*Document extract:*
────────
Zhu De's Former Residence (朱德故居 (Zhū Dé Gùjū)) was built during the late Qing Dynasty (1644-1911). It is located in Linlang Village, Ma'an Town, Yilong County, Sichuan, China. It has a building area of about 2560 square meters, embodies buildings such as the old houses, the Zhu De Memorial Hall, the statue of Zhu De, the Cultural relics Exhibition Hall, and Lancao Garden (兰草园).

==History==
The house was built by Zhu De's ancestors in 1820, in the 25th year of Jiaqing period (1821-1851) in the Qing dynasty (1644-1911).

On 11 December 1886, Zhu De was born here. Zhu De lived here from the beginning of his life for a full 14 years, and spent his teenage years here.

In July 1980, it was listed as a provincial culture and relics site by the People's Government of Sichuan.

In 1988, it has been designated as a "Major National Historical and Cultural Sites" by the State Council of China.

On 1 August 1982, Deng Xiaoping wrote the Chinese characters "Zhu De's Former Residence" on the horizontal tablet.

On 11 December 1996, the statue of Zhu De was established. At the same year, it was listed as a National Patriotic Education Base.
────────
*What you should do:*
Rewrite the text about Zhu De's Former Residence, starting at the words "Zhu De's Former Residence (朱德故居" and stopping after "Council of China.", with "Sichuan" replaced by "Sichuan Province".
────────
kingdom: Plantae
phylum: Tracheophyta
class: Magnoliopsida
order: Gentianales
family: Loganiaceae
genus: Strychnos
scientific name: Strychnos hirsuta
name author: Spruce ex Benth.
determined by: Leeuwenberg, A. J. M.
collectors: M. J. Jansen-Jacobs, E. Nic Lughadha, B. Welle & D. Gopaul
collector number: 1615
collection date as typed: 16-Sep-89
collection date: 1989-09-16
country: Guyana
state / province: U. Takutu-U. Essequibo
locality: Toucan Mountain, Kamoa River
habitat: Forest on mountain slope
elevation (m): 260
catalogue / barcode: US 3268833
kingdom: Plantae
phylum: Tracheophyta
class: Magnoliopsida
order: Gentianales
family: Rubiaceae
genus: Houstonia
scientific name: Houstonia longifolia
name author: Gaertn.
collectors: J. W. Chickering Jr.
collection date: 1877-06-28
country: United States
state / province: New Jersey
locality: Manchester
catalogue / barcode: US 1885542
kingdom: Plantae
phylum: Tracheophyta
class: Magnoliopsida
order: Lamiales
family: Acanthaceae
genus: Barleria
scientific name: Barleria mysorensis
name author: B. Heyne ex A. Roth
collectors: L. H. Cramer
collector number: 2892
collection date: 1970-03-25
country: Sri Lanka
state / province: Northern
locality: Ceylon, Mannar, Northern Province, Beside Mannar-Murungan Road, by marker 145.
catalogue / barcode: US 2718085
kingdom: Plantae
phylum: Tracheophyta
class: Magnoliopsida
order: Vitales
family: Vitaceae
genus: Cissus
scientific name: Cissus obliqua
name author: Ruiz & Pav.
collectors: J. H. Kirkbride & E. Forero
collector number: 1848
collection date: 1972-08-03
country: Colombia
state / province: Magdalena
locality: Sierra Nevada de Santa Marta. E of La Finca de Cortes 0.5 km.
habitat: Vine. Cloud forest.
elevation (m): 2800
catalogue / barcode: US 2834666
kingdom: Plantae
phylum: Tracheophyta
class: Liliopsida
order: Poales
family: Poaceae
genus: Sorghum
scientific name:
────────
*Answer to the problem:*
Zhu De's Former Residence (朱德故居 (Zhū Dé Gùjū)) was built during the late Qing Dynasty (1644-1911). It is located in Linlang Village, Ma'an Town, Yilong County, Sichuan Province, China. It has a building area of about 2560 square meters, embodies buildings such as the old houses, the Zhu De Memorial Hall, the statue of Zhu De, the Cultural relics Exhibition Hall, and Lancao Garden (兰草园).

==History==
The house was built by Zhu De's ancestors in 1820, in the 25th year of Jiaqing period (1821-1851) in the Qing dynasty (1644-1911).

On 11 December 1886, Zhu De was born here. Zhu De lived here from the beginning of his life for a full 14 years, and spent his teenage years here.

In July 1980, it was listed as a provincial culture and relics site by the People's Government of Sichuan Province.

In 1988, it has been designated as a "Major National Historical and Cultural Sites" by the State Council of China.